国王救出の要請をうけた清国軍が出動し、少数の日本軍を破り、開化派政権は文字どおり三日天下で倒れ、竹添公使は、金玉均らの亡命者とともに長崎に逃げ帰った。この間、混乱したソウルで、居住民約30名が殺された。日本政府は、井上馨を全権として、軍艦7隻を率いて、明治18年1月7日、ソウルで談判を開始し、他方で、万が一に備えて陸海軍を動員して下関に集結した。明治18年2月2日の伊藤宛井上の書簡によれば、井上は「竹添公使之所為、違法と否とは、今般事件之理論強弱も自ら相生じ候は必然」との弱みをもっていたために、かえって交渉には、「強情方法」を用いた。この結果1月9日漢城条約が結ばれ、朝鮮は日本に謝罪して損害賠償を支払いうほか、日本守備隊の宿舎を朝鮮の費用で建設することをみとめた。すなわち朝鮮内政に公然と武力をもって干渉した日本公使館の行動を強引に程認させたのである。これが甲申事変である。この事件により日本政府は清朝と戦争なしには、朝鮮の支配権を確保できないことを認識したのです。

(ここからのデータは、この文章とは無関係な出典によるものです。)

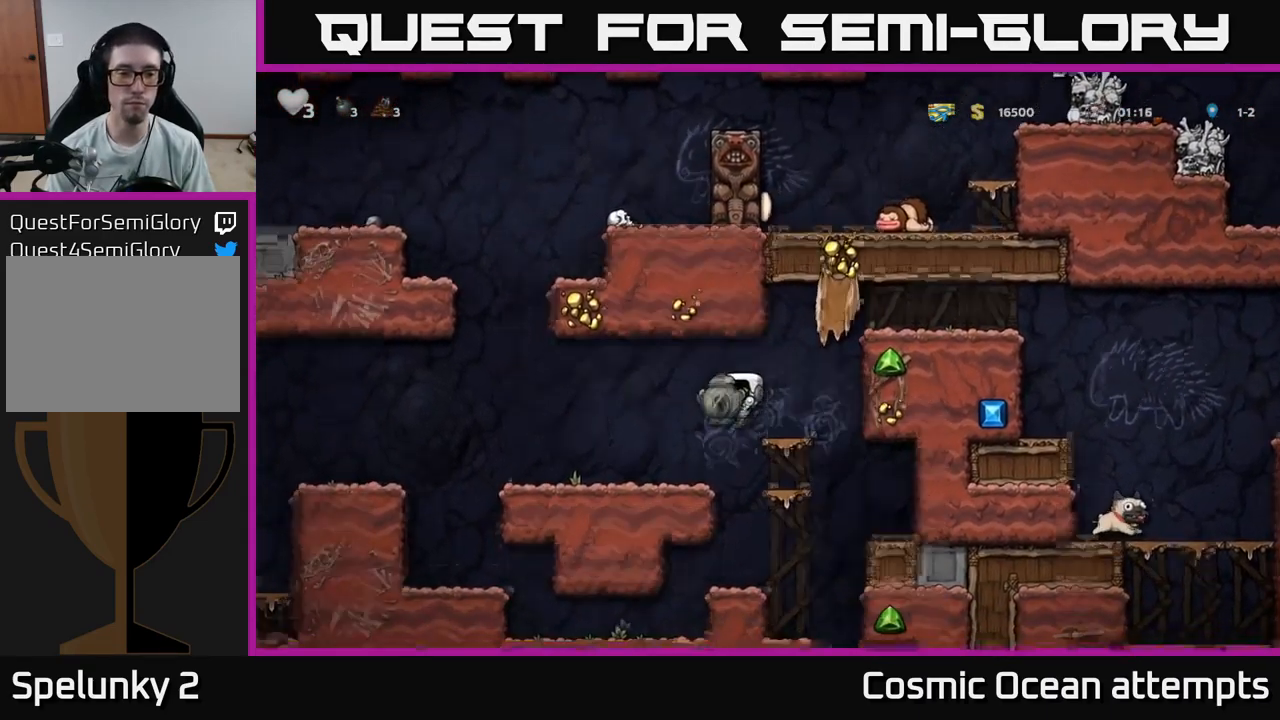
{"buttons": ["A", "DPAD_RIGHT"], "left_stick": "center", "right_stick": "center", "events": [[166, "DPAD_DOWN", "down"], [200, "DPAD_LEFT", "up"], [300, "X", "down"], [383, "DPAD_DOWN", "up"], [400, "DPAD_RIGHT", "down"], [400, "X", "up"], [500, "A", "down"]]}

そもそも、歴史的に中国と朝鮮は冊封関係で結ばれているのは、秦漢以来の東アジアの伝統的な国際関係で、それは宗属関係と言い、清国が日本の暴力的侵略的政策に抵抗し、朝鮮の自治に干渉するのは仕方がないのでしょう。

  日本政府にとって日清両軍の同時撤退は、朝鮮の独立体制を維持するための欠かせない条件とよく言うが、それは清国の軍事的干渉を排除する目的をもって、「独立」という言葉で正当化したでけで、現に、清国との戦争の詔勅で清国は朝鮮の「独立」をないがしろにしていると、清国を非難して、戦争の目的を内外に明らかにして、世界に宣言しているが、わずか15年後には誇らしく「独立」をうたった日本によって朝鮮は完全にその独立を奪ってしまった。

 開化派を支援して朝鮮に勢力をすすめようとした日本政府の意図が完全に挫折したばかりか、政変に関与は朝鮮政府をして、ますます対日不信を増大させ、清国の朝鮮への内政干渉を強化させる結果ともなり、さらには、日・清両国の相つぐ干渉に不満をつのらせ朝鮮王朝をして、ロシアと接近させることになり、「朝露密約」さえ結ばれるようになった。

国内においては、事変の真相を知らぬ一般世論は、清国軍が日本人を殺傷したことを非難し、知識人や民権派も、侵略の機運を煽ることになるのです。